Die neu genehmigte Leitung mit dem Namen Nordsee-Ruhr-Link III wird eine Länge von etwa 122 Kilometern aufweisen. Sie beginnt in Bunde an der deutsch-niederländischen Grenze, durchquert die Region Emsland und endet in Wettringen, Nordrhein-Westfalen. Unterwegs führt sie durch Gemeinden wie Meppen (einschließlich der Ortsteile Versen und Rühlerfeld) sowie Dörpen.
Ein 9,4 Kilometer langer Abschnitt der Pipeline unterliegt der aktuellen Genehmigung. Der Beschluss des Regierungspräsidiums sowie alle zugehörigen Unterlagen werden vom 19. November bis zum 2. Dezember 2025 öffentlich ausgelegt.

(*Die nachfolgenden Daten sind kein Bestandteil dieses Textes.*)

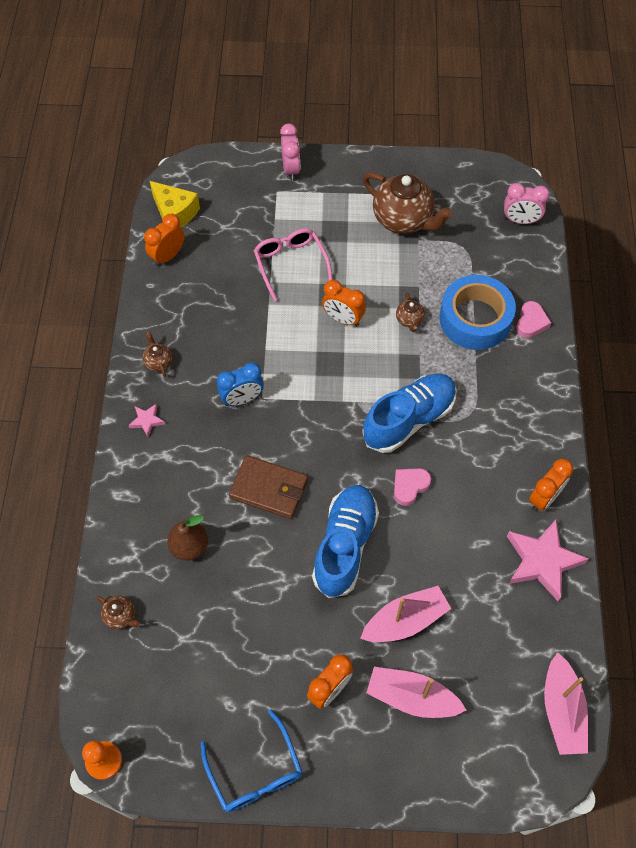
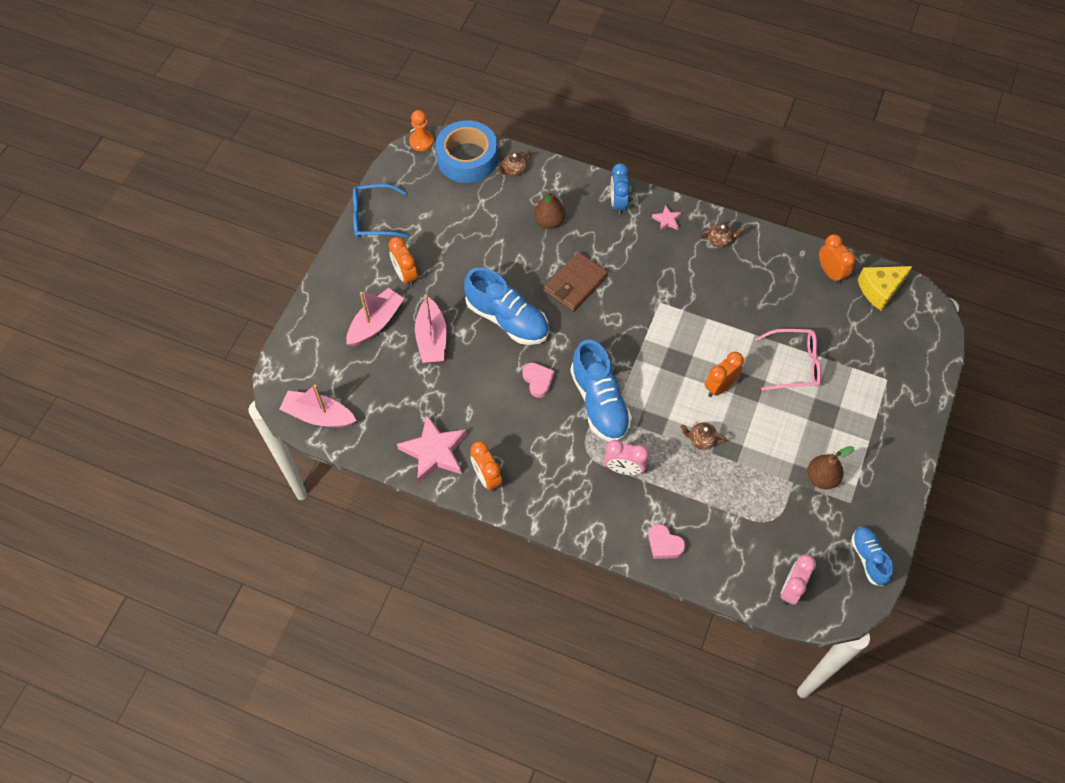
camera: 110 degrees right, 0 degrees up
blue clock [217,362,264,406] -> blue clock moved to [611,163,630,215]
pink clock [280,124,300,181] -> pink clock moved to [604,440,649,475]
brown teapot [363,172,453,234] -> brown pear [807,446,854,489]
blue tape [440,275,516,350] -> blue tape moved to [435,120,498,183]
none -> blue shoe [851,527,893,586]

Der vor über einem Jahr eingereichte Antrag von OGE hat damit eine entscheidende regulatorische Hürde genommen. Das Unternehmen will die Energietransportverbindungen zwischen der Nordsee und dem Ruhrgebiet stärken.
Mit der Genehmigung kann das Projekt nun voranschreiten; die Unterlagen sind zwei Wochen lang ab Mitte November einsehbar. Die Pipeline wird Teil eines größeren Netzes, das den Wasserstofftransport durch Westdeutschland ermöglichen soll. Zeitpläne für den Bau und weitere operative Details werden in Kürze erwartet.